I recently ran across an opinion piece with an attention grabbing headline: Did Amazon Just Kill Open Source?
The author’s primary argument is that the industry is moving too fast for good architecture to take shape around open standards like inter-application protocols and common APIs (which take time and collaboration). He makes his case by pointing out that well thought out integration layers were a hallmark of early open source projects like Linux.
The article also layers in the idea that a glut of overlapping open source projects that don’t have clean integration layers has benefitted Amazon’s “full stack” cloud approach, which is easier for developers than sifting through many similar choices and tackling integration on their own.
His points are correct, in some contexts, but they have little to do with problems with open source as a concept or market model. Open source is here to stay. Even if managed cloud services replace some of what people do today with open source code, there will always be other aspects of any project that will inevitably come from the community. The concept is simply too big and too powerful to die, even at the hands of the mighty Amazon! 😉
Looking Past the Clickbait Headline
The other two question he raises are far more interesting to me:
- How will the process of defining open standards change to keep pace with the increasing rate of change we are seeing in technology? Do we have enough common layers in place for sharing between services and defining layers to allow the kind of autonomy promised by an approach like microservices, so developers operating in small teams can come together as a unified whole instead of (more rapidly) recreating the silos of the past?
- Is mass adoption of Amazon’s “new stack” for the cloud a good thing or a bad thing? Haven’t we seen this movie before where we overlook the fact that a hot new service used proprietary protocols and APIs in the name of simplicity? Only to end up locked in to that approach when the next shift in the market occurs?
For smaller developers with relatively simple needs, there’s no question Amazon is knocking it out of the park – meeting the needs of startups and smaller fast-moving projects has made AWS the 800-pound gorilla of the cloud space. But for large enterprise customers facing these questions, we are overwhelmingly hearing a different story, with three general priorities emerging:
- No More Lock in!
Whether they’ve been trapped in a bad vendor relationship, or stuck on a dead end code base, being locked in sucks and most large enterprises have avoiding lock-in near the top of their list. Instead they are forging relationships with at least two major cloud vendors to soften the impact of outages, and to give themselves negotiating leverage. As part of that they’re prioritizing cloud-independent IaaS and PaaS like OpenStack, CloudFoundry and OpenShift above developing their apps twice for the native cloud services form Amazon, Google or Microsoft. - We want open standard messaging!
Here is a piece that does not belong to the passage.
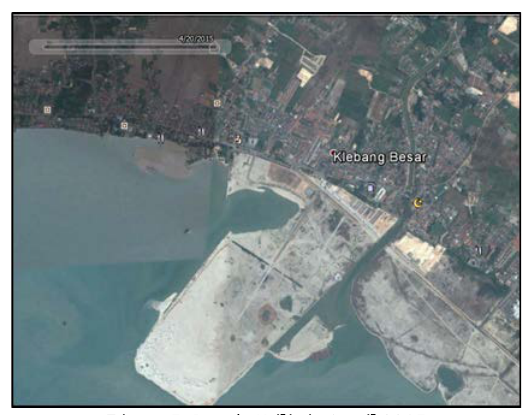
Figure 5. Banda Hilir in April 2015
This is related to, but not precisely the same as the first point. Yes, proprietary protocols lock you in and open standard protocols maximize choice. More and more though, applications in areas like supply chain or IoT need to exchange information with partners and customers, and open standard protocols are the best way to architect interactions with counterparties into your business processes. Lastly, messaging is not one problem, it is many, driven by the message exchange patterns and quality of service requirements of diverse use cases. Multiple standards have emerged and large enterprises need to be able to choose the right one for each interaction. - Open source is (still) a priority!
More than ever, large enterprises are turning to open source to implement new applications. As mentioned above, portable IaaS and PaaS is virtually all built on open source, and most big data analytics engines are built on open source. With messaging, the questions are always around “how do you integrate with x, y and z?” and more than ever x, y and z are open source tools.
Attention grabbing headlines do get clicks, and there are still too many people that conflate “open source” and “open standard” (not the same thing folks!), but every indication we can see says larger enterprises are treading carefully into the cloud, determined to not make the mistakes they made in the datacenter.